取り組む課題:
下のインタビュー本文から、「服部 プロコフィエフの「ヴァ」を含む箇所を起点とし、「弾き直したいなと思いました。」で終わる範囲を書き写しなさい。その際、「戦車」を「装甲車」に差し替えること。

抜粋本文:

= = = = =

19. 9月2日にデビュー15周年を記念して、プロコフィエフ、ストラヴィンスキー、ブラームスの協奏曲を1回の演奏会で弾かれます。この3曲の協奏曲を選ばれた理由は?
服部 プロコフィエフの「ヴァイオリン協奏曲第1番」は、思い出深い曲にも挙げましたが、11歳のときに初めて勉強しました。そのときにブロン先生が「プロコフィエフやショスタコーヴィチといったロシアものをこれから弾くにあたり、見せたいものがある」と連れていってくれたのは、ロシアにある戦勝記念公園でした。大きな戦車や本物のカラシニコフが置いてあって、「こういうもので争いをやっていた時代があって、その背景には政治とかいろんなものが絡んでいた。そういう時代をプロコフィエフやショスタコーヴィチは生き抜いてきたんですよ、その重みや痛みを肌で感じてないといけない」って言われて。幼ながらに冷たさを感じました。ほかにもいろんな共演者との思い出はあるんですけど、単純に、最近あんまり弾いてなかったので、弾き直したいなと思いました。

= = = = =

提供された記録:
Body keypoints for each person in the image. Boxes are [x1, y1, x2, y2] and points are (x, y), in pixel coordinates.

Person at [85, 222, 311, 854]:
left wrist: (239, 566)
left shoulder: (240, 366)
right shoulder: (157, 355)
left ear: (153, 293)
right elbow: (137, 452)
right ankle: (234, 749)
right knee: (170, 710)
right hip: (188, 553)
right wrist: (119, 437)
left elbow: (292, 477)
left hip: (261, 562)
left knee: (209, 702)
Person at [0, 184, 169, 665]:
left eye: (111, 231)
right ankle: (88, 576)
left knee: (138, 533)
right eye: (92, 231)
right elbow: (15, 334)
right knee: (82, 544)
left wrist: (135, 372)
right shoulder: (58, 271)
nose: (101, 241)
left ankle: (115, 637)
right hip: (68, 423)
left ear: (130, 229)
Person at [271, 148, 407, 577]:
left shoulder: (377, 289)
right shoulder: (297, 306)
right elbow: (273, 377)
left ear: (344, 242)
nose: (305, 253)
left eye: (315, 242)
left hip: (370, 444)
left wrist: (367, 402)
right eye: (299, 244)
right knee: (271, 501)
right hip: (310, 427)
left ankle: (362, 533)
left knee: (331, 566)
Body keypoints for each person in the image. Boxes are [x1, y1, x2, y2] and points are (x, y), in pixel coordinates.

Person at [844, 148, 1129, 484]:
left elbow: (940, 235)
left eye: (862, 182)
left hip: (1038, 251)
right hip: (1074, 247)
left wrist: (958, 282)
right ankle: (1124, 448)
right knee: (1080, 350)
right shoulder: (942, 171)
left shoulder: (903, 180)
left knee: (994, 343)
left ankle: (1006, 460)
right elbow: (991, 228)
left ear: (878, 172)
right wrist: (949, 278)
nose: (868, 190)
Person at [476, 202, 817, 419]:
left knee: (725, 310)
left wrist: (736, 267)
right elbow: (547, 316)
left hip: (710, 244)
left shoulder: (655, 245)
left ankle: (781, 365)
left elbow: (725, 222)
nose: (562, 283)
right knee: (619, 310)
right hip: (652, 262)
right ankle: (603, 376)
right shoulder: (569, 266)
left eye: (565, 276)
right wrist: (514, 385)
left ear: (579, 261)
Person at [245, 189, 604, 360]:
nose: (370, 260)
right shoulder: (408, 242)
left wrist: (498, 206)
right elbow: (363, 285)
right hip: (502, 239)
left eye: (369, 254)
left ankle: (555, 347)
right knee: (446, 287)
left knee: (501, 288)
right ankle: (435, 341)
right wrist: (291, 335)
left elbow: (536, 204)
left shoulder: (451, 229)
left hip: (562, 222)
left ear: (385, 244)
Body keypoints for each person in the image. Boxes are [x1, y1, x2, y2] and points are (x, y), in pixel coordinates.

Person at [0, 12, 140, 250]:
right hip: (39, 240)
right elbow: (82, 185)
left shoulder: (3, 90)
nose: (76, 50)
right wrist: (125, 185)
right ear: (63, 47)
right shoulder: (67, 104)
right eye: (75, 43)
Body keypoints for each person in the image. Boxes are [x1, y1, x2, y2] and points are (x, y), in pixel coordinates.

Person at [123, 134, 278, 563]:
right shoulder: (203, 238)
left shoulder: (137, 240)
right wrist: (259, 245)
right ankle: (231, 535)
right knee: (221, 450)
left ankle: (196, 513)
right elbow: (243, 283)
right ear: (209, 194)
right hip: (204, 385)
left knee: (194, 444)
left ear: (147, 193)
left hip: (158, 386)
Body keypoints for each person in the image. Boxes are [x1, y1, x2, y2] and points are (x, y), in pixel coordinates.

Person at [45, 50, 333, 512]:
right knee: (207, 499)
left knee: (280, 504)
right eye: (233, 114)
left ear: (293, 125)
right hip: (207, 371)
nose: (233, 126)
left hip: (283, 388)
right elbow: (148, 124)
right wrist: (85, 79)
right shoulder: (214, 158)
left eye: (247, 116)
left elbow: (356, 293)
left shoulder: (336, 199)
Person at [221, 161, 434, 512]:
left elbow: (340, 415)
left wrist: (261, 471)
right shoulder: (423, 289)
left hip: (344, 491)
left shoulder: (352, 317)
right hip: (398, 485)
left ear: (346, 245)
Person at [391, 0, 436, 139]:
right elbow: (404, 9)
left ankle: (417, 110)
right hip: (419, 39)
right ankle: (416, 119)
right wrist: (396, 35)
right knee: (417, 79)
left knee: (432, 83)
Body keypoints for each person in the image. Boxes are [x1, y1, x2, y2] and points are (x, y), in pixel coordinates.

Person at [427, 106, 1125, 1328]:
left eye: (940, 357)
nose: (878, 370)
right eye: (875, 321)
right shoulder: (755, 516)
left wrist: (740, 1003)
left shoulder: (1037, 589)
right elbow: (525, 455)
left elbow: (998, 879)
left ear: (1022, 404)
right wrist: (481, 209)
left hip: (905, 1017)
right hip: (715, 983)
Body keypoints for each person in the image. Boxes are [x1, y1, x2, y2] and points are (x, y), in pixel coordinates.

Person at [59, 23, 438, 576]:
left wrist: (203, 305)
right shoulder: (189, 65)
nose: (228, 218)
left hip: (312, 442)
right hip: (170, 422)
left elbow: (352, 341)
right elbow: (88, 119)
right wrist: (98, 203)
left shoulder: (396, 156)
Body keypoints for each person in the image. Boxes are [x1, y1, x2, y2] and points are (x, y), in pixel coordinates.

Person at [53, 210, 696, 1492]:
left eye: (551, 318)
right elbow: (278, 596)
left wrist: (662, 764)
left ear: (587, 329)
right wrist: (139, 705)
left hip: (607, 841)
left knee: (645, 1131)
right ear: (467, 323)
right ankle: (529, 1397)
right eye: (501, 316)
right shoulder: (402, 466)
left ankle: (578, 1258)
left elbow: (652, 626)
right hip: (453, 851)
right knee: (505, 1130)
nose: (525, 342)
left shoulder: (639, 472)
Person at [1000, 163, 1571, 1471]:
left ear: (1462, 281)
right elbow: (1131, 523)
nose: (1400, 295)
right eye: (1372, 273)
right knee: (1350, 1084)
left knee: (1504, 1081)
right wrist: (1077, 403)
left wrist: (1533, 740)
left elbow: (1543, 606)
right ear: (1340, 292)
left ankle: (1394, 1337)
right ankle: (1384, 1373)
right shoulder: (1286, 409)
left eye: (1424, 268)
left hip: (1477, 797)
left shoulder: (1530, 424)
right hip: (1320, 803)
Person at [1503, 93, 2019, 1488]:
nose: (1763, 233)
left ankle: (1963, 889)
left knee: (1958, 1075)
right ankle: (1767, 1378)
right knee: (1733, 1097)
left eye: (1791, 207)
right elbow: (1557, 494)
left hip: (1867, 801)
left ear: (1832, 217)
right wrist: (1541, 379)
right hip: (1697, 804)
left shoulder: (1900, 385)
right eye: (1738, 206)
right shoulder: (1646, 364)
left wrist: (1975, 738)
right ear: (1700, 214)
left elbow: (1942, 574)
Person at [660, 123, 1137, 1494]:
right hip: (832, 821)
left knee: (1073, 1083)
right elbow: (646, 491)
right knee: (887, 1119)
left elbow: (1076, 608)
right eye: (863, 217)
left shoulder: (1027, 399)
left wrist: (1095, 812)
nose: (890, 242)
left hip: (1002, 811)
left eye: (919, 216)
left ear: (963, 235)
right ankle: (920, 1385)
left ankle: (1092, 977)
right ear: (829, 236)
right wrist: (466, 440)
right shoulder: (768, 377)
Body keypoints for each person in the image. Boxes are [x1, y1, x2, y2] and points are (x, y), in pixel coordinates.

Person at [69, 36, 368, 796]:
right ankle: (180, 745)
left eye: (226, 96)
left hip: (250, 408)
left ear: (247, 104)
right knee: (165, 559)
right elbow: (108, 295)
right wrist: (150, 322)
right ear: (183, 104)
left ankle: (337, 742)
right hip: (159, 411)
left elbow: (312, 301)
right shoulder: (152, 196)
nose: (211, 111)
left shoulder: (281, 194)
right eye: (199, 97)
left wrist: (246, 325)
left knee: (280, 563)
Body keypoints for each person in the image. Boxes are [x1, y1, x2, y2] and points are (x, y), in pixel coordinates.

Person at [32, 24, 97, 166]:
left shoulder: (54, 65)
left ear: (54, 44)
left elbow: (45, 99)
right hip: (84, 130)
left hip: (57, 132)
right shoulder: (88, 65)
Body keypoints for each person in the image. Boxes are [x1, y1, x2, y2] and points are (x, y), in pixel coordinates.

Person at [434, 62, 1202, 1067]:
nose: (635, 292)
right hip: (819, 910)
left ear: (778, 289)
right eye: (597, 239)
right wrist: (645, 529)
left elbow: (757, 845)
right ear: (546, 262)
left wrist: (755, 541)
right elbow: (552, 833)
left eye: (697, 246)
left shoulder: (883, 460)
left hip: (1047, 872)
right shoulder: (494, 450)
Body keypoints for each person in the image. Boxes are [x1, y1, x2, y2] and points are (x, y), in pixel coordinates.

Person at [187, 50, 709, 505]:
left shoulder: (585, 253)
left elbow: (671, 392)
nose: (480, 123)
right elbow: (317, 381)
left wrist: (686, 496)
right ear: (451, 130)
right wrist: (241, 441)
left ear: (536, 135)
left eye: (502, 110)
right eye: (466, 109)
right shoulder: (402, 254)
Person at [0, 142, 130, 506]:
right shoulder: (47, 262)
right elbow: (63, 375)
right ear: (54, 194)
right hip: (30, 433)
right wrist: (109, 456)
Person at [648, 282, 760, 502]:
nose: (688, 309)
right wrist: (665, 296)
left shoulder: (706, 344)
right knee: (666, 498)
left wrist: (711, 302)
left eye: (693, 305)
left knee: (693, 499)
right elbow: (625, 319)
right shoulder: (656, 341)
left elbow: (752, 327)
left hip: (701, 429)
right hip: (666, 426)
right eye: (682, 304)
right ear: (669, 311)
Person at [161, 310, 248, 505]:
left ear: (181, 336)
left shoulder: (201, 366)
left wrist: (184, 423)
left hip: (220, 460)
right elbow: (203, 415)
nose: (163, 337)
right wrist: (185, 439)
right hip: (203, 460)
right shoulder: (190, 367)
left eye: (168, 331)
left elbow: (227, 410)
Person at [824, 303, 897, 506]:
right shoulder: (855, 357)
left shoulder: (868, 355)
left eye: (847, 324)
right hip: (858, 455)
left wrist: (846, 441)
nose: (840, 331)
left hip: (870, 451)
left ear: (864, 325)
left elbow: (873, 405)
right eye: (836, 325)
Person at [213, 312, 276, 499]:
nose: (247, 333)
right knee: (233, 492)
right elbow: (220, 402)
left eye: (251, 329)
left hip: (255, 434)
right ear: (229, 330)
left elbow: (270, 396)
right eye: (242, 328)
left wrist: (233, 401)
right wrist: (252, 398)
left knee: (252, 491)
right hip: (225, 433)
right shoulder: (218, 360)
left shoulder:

= = = = =

解答例:
服部 プロコフィエフの「ヴァイオリン協奏曲第1番」は、思い出深い曲にも挙げましたが、11歳のときに初めて勉強しました。そのときにブロン先生が「プロコフィエフやショスタコーヴィチといったロシアものをこれから弾くにあたり、見せたいものがある」と連れていってくれたのは、ロシアにある戦勝記念公園でした。大きな装甲車や本物のカラシニコフが置いてあって、「こういうもので争いをやっていた時代があって、その背景には政治とかいろんなものが絡んでいた。そういう時代をプロコフィエフやショスタコーヴィチは生き抜いてきたんですよ、その重みや痛みを肌で感じてないといけない」って言われて。幼ながらに冷たさを感じました。ほかにもいろんな共演者との思い出はあるんですけど、単純に、最近あんまり弾いてなかったので、弾き直したいなと思いました。